Ontem, quando finalmente caiu, deixava como herança um pesadelo e ruas tomadas de pessoas que comemoravam sua renúncia.

A Itália está estagnada e só voltará a crescer em 2013. Isso se conseguir equacionar sua dívida de quase 2 trilhões.

Depois de fazer fortuna com um império de mídia e um clube de futebol, Berlusconi, que nasceu em Milão, criou o próprio partido e liderou três governos em 17 anos. O último começou em 2008.

Mas sua trajetória foi assolado por escândalos e até acusações de uso de menores para serviços sexuais.
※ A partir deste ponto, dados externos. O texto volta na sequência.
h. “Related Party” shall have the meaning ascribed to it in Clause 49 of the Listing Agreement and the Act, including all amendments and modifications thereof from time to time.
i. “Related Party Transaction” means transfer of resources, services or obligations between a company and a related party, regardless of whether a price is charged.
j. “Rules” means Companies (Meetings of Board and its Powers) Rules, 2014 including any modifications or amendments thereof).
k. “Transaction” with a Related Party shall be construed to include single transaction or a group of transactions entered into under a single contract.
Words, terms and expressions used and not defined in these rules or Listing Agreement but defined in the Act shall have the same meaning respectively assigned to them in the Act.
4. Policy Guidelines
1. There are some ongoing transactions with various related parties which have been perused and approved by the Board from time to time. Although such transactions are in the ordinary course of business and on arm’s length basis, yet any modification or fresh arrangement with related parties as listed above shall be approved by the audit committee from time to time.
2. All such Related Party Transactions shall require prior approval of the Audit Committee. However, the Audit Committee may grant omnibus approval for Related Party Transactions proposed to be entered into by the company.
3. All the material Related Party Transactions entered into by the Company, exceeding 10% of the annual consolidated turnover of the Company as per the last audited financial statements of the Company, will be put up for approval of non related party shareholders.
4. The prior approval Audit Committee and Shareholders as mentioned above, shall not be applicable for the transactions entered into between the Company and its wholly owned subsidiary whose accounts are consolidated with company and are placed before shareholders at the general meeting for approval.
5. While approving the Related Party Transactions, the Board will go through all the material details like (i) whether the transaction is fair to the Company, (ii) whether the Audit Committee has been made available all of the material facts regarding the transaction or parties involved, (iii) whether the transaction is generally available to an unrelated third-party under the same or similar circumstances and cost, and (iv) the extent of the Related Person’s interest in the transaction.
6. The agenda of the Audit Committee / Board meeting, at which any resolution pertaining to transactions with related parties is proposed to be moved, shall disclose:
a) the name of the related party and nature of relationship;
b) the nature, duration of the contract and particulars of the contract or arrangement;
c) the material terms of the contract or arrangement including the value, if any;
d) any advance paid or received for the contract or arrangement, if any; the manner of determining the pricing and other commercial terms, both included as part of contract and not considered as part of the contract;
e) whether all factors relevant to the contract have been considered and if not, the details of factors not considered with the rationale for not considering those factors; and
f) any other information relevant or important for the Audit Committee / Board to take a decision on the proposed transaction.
Uma escuta telefônica o pegou comemorando o fato de ter mantido relações com oito mulheres numa só noite e que estava tão ocupado com as moças que era primeiro-ministro "nas horas vagas".

Em cúpulas internacionais, Berlusconi passou a ser evitado por líderes por conta de suas gafes. Mas nada disso até hoje o abalou. Desde 2008, sobreviveu a 51 votos de confiança do Parlamento.

Ironicamente, foi necessário um evento do qual ele não tinha nenhum controle - a crise mundial - para revelar a fragilidade de seu governo e o risco que ele representava para a Europa.

Ao ver ontem que o pacote de austeridade havia sido aprovado por 380 votos contra 26, Berlusconi se levantou e foi aplaudido pelos deputados.

Alívio popular. O clima era bem diferente fora de seu gabinete, onde centenas de pessoas esperavam o fim de uma era. "Finalmente", dizia um cartaz. Nas ruas de Roma, comemoração e orquestras improvisadas ao ar livre tocavam para celebrar o momento, enquanto carros promoviam um buzinaço em várias cidades.

Alguns analistas acreditam que Berlusconi vai permanecer na política para evitar problemas com a Justiça. "Talvez eu dê uma mão em campanhas eleitorais, que é algo que sempre fiz bem", teria dito Berlusconi.

Segundo o novelista italiano Antonio Tabucchi, Berlusconi pode ter caído, resta agora começar a "desberlusconizar a Itália". / J.C.